In a 2012 TED talk, forensic psychologist and expert witness Scott Fraser explains “Why Eyewitnesses Get it Wrong.” He states that human memory “abhors a vacuum,” and wherever there is a gap in the memory of an event, the brain likes to fill it in with other information:
Below awareness, with no requirement for any kind of motivated processing, the brain fills in information that was not there, not originally stored, from inference, from speculation, from sources of information that came to you, as the observer, after the observation.
Fraser tells the tale of a man who spent 21 years in prison after being convicted of a drive-by shooting based on eyewitness identification from the victim’s sons. Both boys identified the shooter as a neighbor their father had warned them to stay away from; however, the boys could not have actually seen the driver because of the darkness of the night, the speed of the assault, and the distance of the vehicle. Rather, their memories reconstructed the eyewitness identification from the warning they had received about a “dangerous” man.

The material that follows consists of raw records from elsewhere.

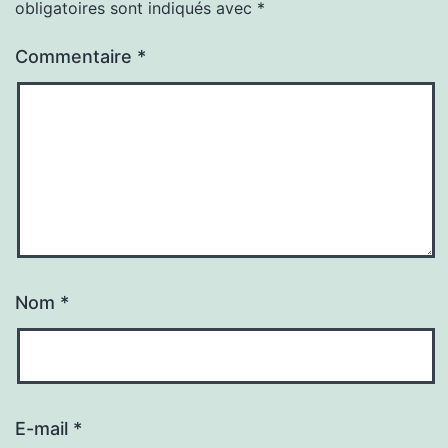
obligatoires sont indiqués avec
*
Commentaire
*
Nom
*
E-mail
*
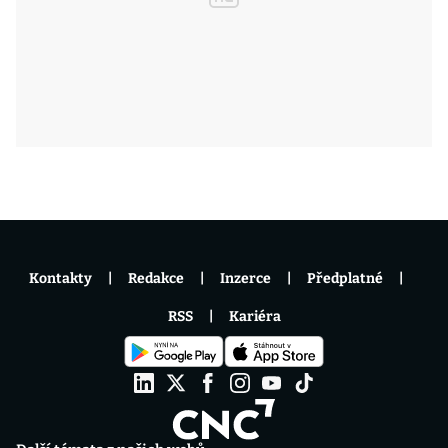
Kontakty
Redakce
Inzerce
Předplatné
RSS
Kariéra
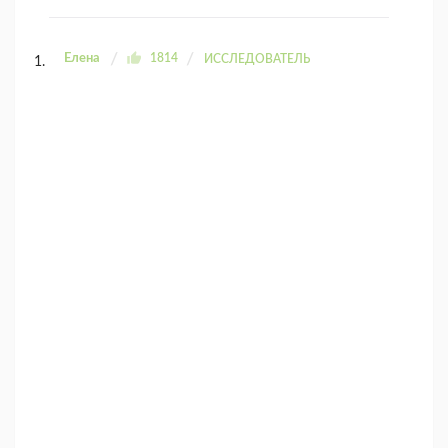
Елена
1814
ИССЛЕДОВАТЕЛЬ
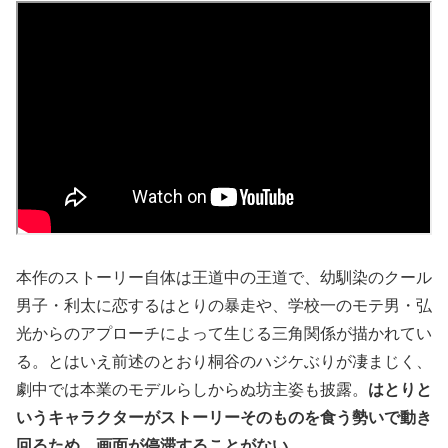
本作のストーリー自体は王道中の王道で、幼馴染のクール
男子・利太に恋するはとりの暴走や、学校一のモテ男・弘
光からのアプローチによって生じる三角関係が描かれてい
る。とはいえ前述のとおり桐谷のハジケぶりが凄まじく、
劇中では本業のモデルらしからぬ坊主姿も披露。
はとりと
いうキャラクターがストーリーそのものを食う勢いで動き
回るため、画面が停滞することがない
。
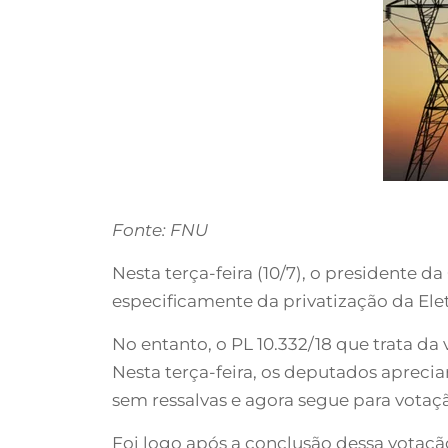
Fonte: FNU
Nesta terça-feira (10/7), o presidente d
especificamente da privatização da Elet
No entanto, o PL 10.332/18 que trata da 
Nesta terça-feira, os deputados aprecia
sem ressalvas e agora segue para votaç
Foi logo após a conclusão dessa votação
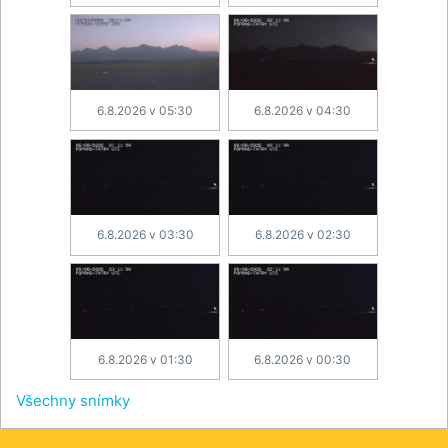
6.8.2026 v 05:30
6.8.2026 v 04:30
6.8.2026 v 03:30
6.8.2026 v 02:30
6.8.2026 v 01:30
6.8.2026 v 00:30
Všechny snímky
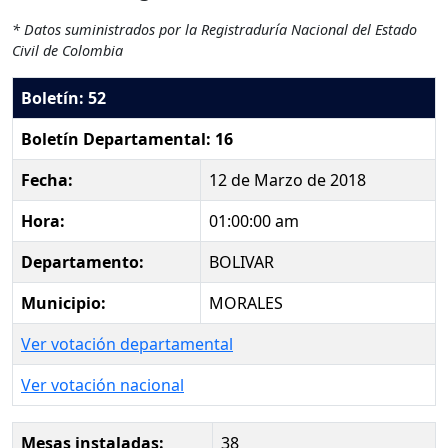
* Datos suministrados por la Registraduría Nacional del Estado
Civil de Colombia
Boletín: 52
Boletín Departamental: 16
Fecha:
12 de Marzo de 2018
Hora:
01:00:00 am
Departamento:
BOLIVAR
Municipio:
MORALES
Ver votación departamental
Ver votación nacional
Mesas instaladas:
38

In another TED talk, false memory scholar Elizabeth Loftus writes that convictions based on eyewitness testimony stem from a flawed belief about how human memory works. She describes memory as follows:
[M]any people believe that memory works like a recording device. You just record the information, then you call it up and play it back when you want to answer questions or identify images. But decades of work in psychology has shown that this just isn’t true. Our memories are constructive. They’re reconstructive. Memory works a little bit more like a Wikipedia page: You can go in there and change it, but so can other people.
Loftus also explains how people described a video of a car crash scene differently depending on the questions they were asked about it. For example, if the viewers were asked how fast the cars were traveling before they “smashed” into each other, they described a faster rate of speed than if they were simply asked how fast the cars were traveling prior to the accident. Similarly, if the interview alluded to the presence of a yield sign, viewers were adamant that there was a yield sign visible in the video — not a stop sign as was actually the case.

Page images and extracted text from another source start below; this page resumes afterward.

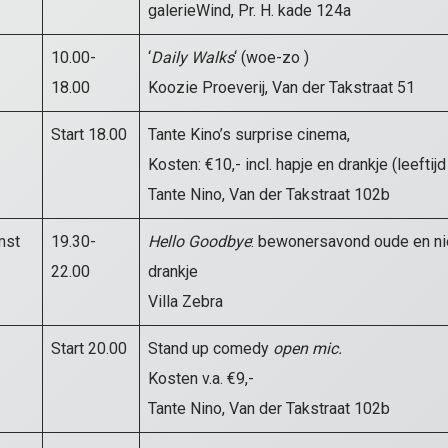
galerieWind, Pr. H. kade 124a
10.00-
‘
Daily Walks
‘ (woe-zo )
18.00
Koozie Proeverij, Van der Takstraat 51
Start 18.00
Tante Kino’s surprise cinema,
Kosten: €10,- incl. hapje en drankje (leeftijd
Tante Nino, Van der Takstraat 102b
mst
19.30-
Hello Goodbye
: bewonersavond oude en ni
22.00
drankje
Villa Zebra
Start 20.00
Stand up comedy
open mic.
Kosten v.a. €9,-
Tante Nino, Van der Takstraat 102b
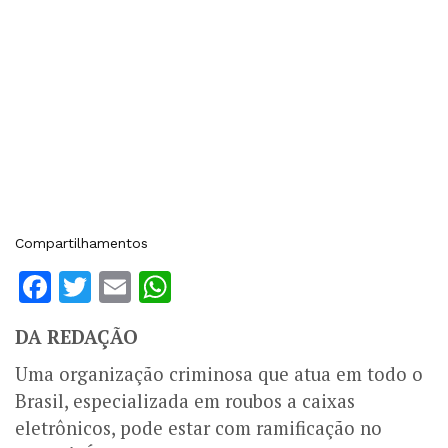
Compartilhamentos
Facebook
Twitter
Email
WhatsApp
DA REDAÇÃO
Uma organização criminosa que atua em todo o
Brasil, especializada em roubos a caixas
eletrônicos, pode estar com ramificação no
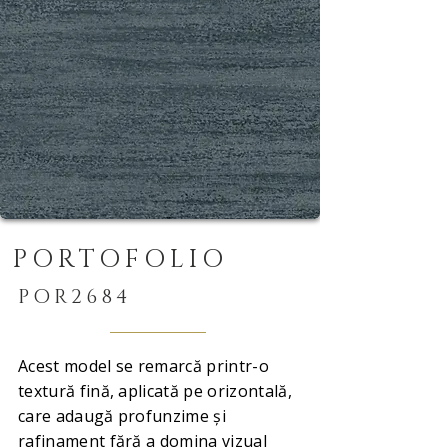
PORTOFOLIO
POR2684
Acest model se remarcă printr-o
textură fină, aplicată pe orizontală,
care adaugă profunzime și
rafinament fără a domina vizual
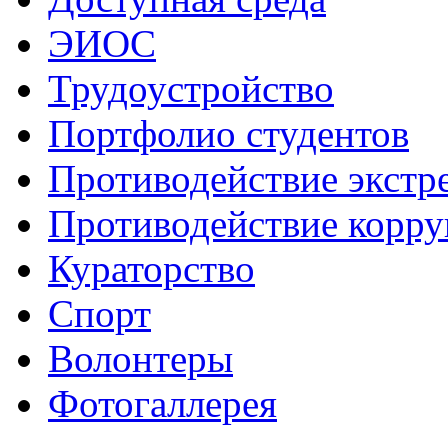
ЭИОС
Трудоустройство
Портфолио студентов
Противодействие экстр
Противодействие корр
Кураторство
Спорт
Волонтеры
Фотогаллерея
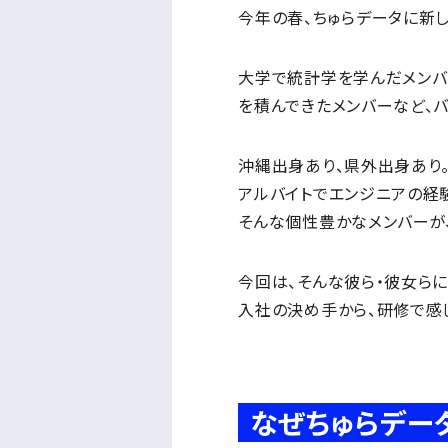
今年の春、ちゅらデータに新
大学で統計学を学んだメンバ
を積んできたメンバーなど、バ
沖縄出身あり、県外出身あり
アルバイトでエンジニアの経
そんな個性豊かなメンバーが
今回は、そんな彼ら・彼女らに
入社の決め手から、研修で感
なぜちゅらデー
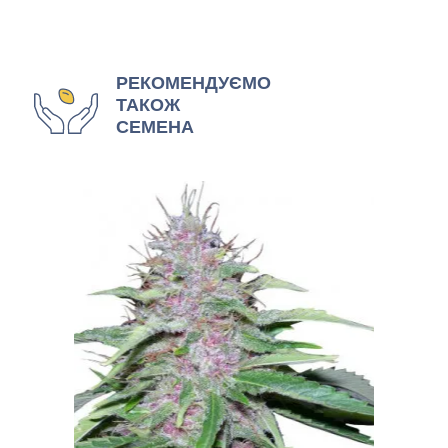
РЕКОМЕНДУЄМО
ТАКОЖ
СЕМЕНА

Loftus and her researchers were also able to plant reconstructed personal memories in the minds of 25 percent of people participating in a study. In other words, they convinced test subjects that something happened to them which never actually occurred — a phenomenon that has been supported by numerous studies:
In one of the first studies we did, we used suggestion, a method inspired by the psychotherapy we saw in these cases, we used this kind of suggestion and planted a false memory that when you were a kid, five or six years old, you were lost in a shopping mall. You were frightened. You were crying. You were ultimately rescued by an elderly person and reunited with the family. And we succeeded in planting this memory in the minds of about a quarter of our subjects. And you might be thinking, well, that’s not particularly stressful. But we and other investigators have planted rich false memories of things that were much more unusual and much more stressful. So in a study done in Tennessee, researchers planted the false memory that when you were a kid, you nearly drowned and had to be rescued by a lifeguard. And in a study done in Canada, researchers planted the false memory that when you were a kid, something as awful as being attacked by a vicious animal happened to you, succeeding with about half of their subjects. And in a study done in Italy, researchers planted the false memory, when you were a kid, you witnessed demonic possession.
If memory is so flexible and easily swayed by the context of one’s personal history and outside influences — a patchwork of experiences rather than a recording of actual events — doesn’t it seem dangerous that courts rely so heavily on eyewitness testimony in criminal prosecutions?